A Democrat group is launching a multi-million-dollar initiative to provide election offices with private security ahead of the 2024 elections and police so-called “disinformation,” according to a new report.
On Tuesday, The New York Times revealed the Democratic Association of Secretaries of State (DASS) is gearing up to launch Value the Vote, a new nonprofit organization purportedly designed to pay “for private security for election officials of both parties, register[ing] new voters,” and fighting what the group claims to be “disinformation.” The $10 million initiative is reportedly aiming its “initial” focus at five key battleground states: Arizona, Georgia, Nevada, North Carolina, and Wisconsin.
The venture has already raised $2.5 million, according to DASS Executive Director Travis Brimm.
As indicated by The Times, the founding of Value the Vote is based on the debunked lie that there is a growing, widespread problem of Republicans threatening election workers across the country. Of course, the lack of evidence to support such an assertion hasn’t stopped legacy media from regurgitating their Democrat allies’ phony narratives in order to paint Republican voters as extremists and dissuade conservatives from partaking in legitimate forms of electoral oversight.
In their remarks to The Times, Brimm and DASS officials claimed Value the Vote “will provide equal funding opportunities to both Democratic and Republican election officials, but how the distribution will work in practice is unclear.” Brimm also indicated “election officials could request grants to pay for private security themselves and that Values the Vote would also proactively offer private security.”
According to Hans von Spakovsky, a senior legal fellow at the Heritage Foundation, the group’s issuance of private grants to election offices could very well be unlawful. “Most states make it illegal for anyone to be stationed in a polling place except for election officials and designated poll watchers, and that ban would include ‘private’ security guards,” von Spakovsky told The Federalist.
Von Spakovsky further contended the stationing of private security guards at election offices and polling sites could constitute a violation of section 11(b) of the 1965 Voting Rights Act, which states that no one “shall intimidate, threaten, or coerce, or attempt to intimidate, threaten, or coerce,” any individual who is “voting or attempting to vote” or “urging or aiding any person to vote or attempt to vote.”
“The presence of such private law enforcement could scare individuals attempting to vote and deter them from asking election officials questions. This would particularly be the case if those guards were armed,” von Spakovsky said.
Value the Vote’s issuance of grants and services to election offices may also conflict with existing statutes in 25 states prohibiting or restricting election officials’ use of private money to conduct elections. These laws, which election integrity advocates often refer to as “Zuckbucks” bans, were passed in response to Meta CEO Mark Zuckerberg’s actions in the 2020 election.

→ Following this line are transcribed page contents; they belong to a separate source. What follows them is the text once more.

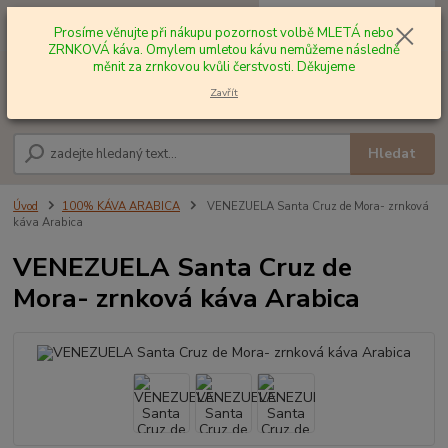
0
ks
+420 602 577 209
za
0,00 Kč
Prosíme věnujte při nákupu pozornost volbě MLETÁ nebo
ZRNKOVÁ káva. Omylem umletou kávu nemůžeme následně
měnit za zrnkovou kvůli čerstvosti. Děkujeme
Menu
Zavřít
Hledat
Úvod
100% KÁVA ARABICA
VENEZUELA Santa Cruz de Mora- zrnková
káva Arabica
VENEZUELA Santa Cruz de
Mora- zrnková káva Arabica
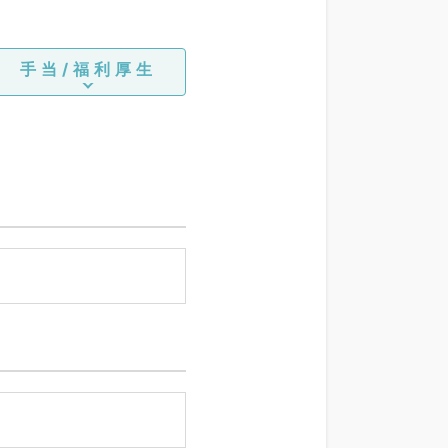
手当/福利厚生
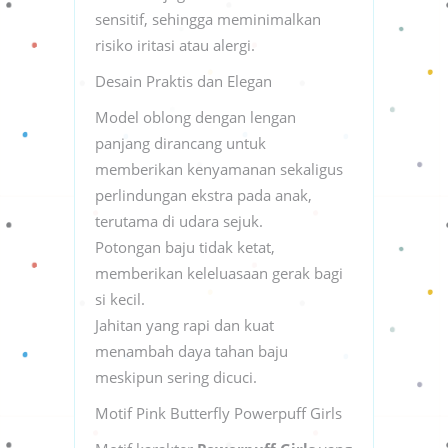
sensitif, sehingga meminimalkan
risiko iritasi atau alergi.
Desain Praktis dan Elegan
Model oblong dengan lengan
panjang dirancang untuk
memberikan kenyamanan sekaligus
perlindungan ekstra pada anak,
terutama di udara sejuk.
Potongan baju tidak ketat,
memberikan keleluasaan gerak bagi
si kecil.
Jahitan yang rapi dan kuat
menambah daya tahan baju
meskipun sering dicuci.
Motif Pink Butterfly Powerpuff Girls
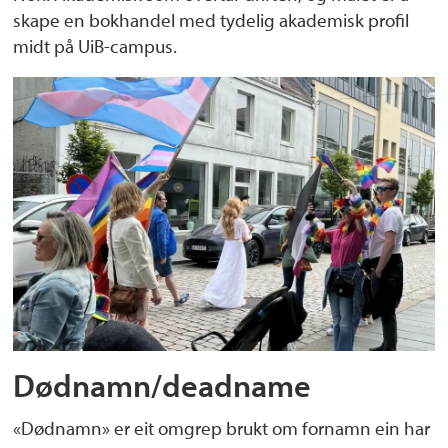
skape en bokhandel med tydelig akademisk profil
midt på UiB-campus.
Dødnamn/deadname
«Dødnamn» er eit omgrep brukt om fornamn ein har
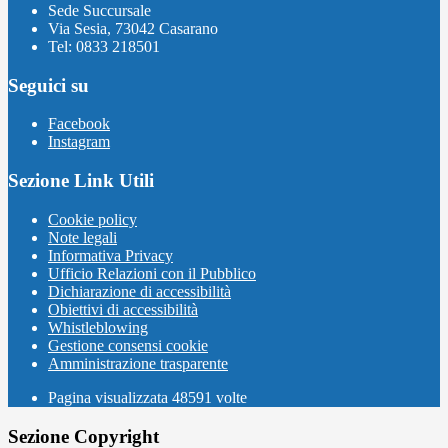
Sede Succursale
Via Sesia, 73042 Casarano
Tel: 0833 218501
Seguici su
Facebook
Instagram
Sezione Link Utili
Cookie policy
Note legali
Informativa Privacy
Ufficio Relazioni con il Pubblico
Dichiarazione di accessibilità
Obiettivi di accessibilità
Whistleblowing
Gestione consensi cookie
Amministrazione trasparente
Pagina visualizzata
48591
volte
Sezione Copyright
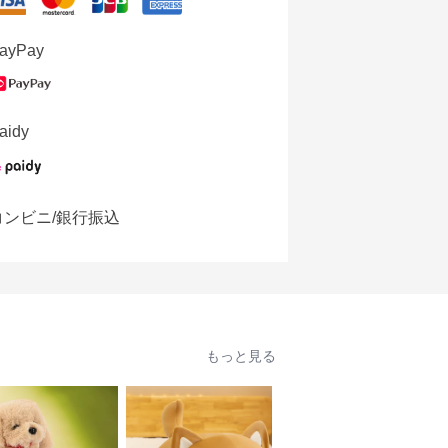
ayPay
aidy
コンビニ/銀行振込
もっと見る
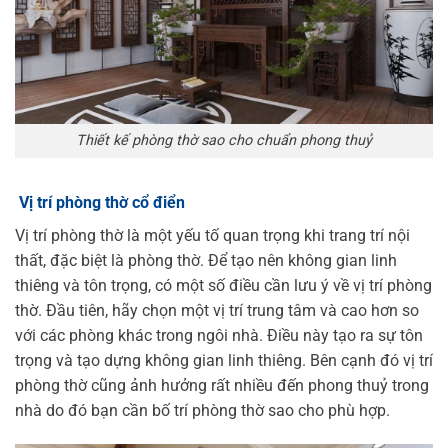
Thiết kế phòng thờ sao cho chuẩn phong thuỷ
Vị trí phòng thờ cổ điển
Vị trí phòng thờ là một yếu tố quan trọng khi trang trí nội
thất, đặc biệt là phòng thờ. Để tạo nên không gian linh
thiêng và tôn trọng, có một số điều cần lưu ý về vị trí phòng
thờ. Đầu tiên, hãy chọn một vị trí trung tâm và cao hơn so
với các phòng khác trong ngôi nhà. Điều này tạo ra sự tôn
trọng và tạo dựng không gian linh thiêng. Bên cạnh đó vị trí
phòng thờ cũng ảnh hưởng rất nhiều đến phong thuỷ trong
nhà do đó bạn cần bố trí phòng thờ sao cho phù hợp.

During that contest, Zuckerberg gave hundreds of millions of dollars to nonprofits such as the Center for Tech and Civic Life, which in turn poured these “Zuckbucks” into local election offices in battleground states around the country to change how elections were administered. The funds were ultimately used to expand unsupervised election protocols like mail-in voting and using ballot drop boxes. To make matters worse, these grants were heavily skewed toward Democrat-majority counties, essentially making it a massive, privately funded Democrat get-out-the-vote operation.
As detailed by Federalist Editor-in-Chief Mollie Hemingway in her national bestseller, “Rigged: How the Media, Big Tech, and the Democrats Seized Our Elections,” Zuckerberg “didn’t just help Democrats by censoring their political opponents,” his financing of “liberal groups running partisan get-out-the-vote operations” was “the means by which [Democrat] activists achieved their ‘revolution’ and changed the course of the 2020 election.”
“It was a genius plan,” Hemingway wrote. “And because no one ever imagined that a coordinated operation could pull off the privatization of the election system, laws were not built to combat it.”
In addition to financing private security for election offices, Value the Vote is also purportedly planning to confront so-called “election misinformation” through the use of “paid digital advertising,” as well as engage in voter registration efforts that favor Democrats. While federal law prohibits nonprofits from engaging in partisan voter registration, The Times reported that Value the Vote’s registration plans “align with typical Democratic efforts, focusing heavily on Black and Latino communities.”
As The Federalist previously reported, left-wing nonprofits have regularly abused their nonprofit status by aiming their registration efforts at demographics favorable to Democrats.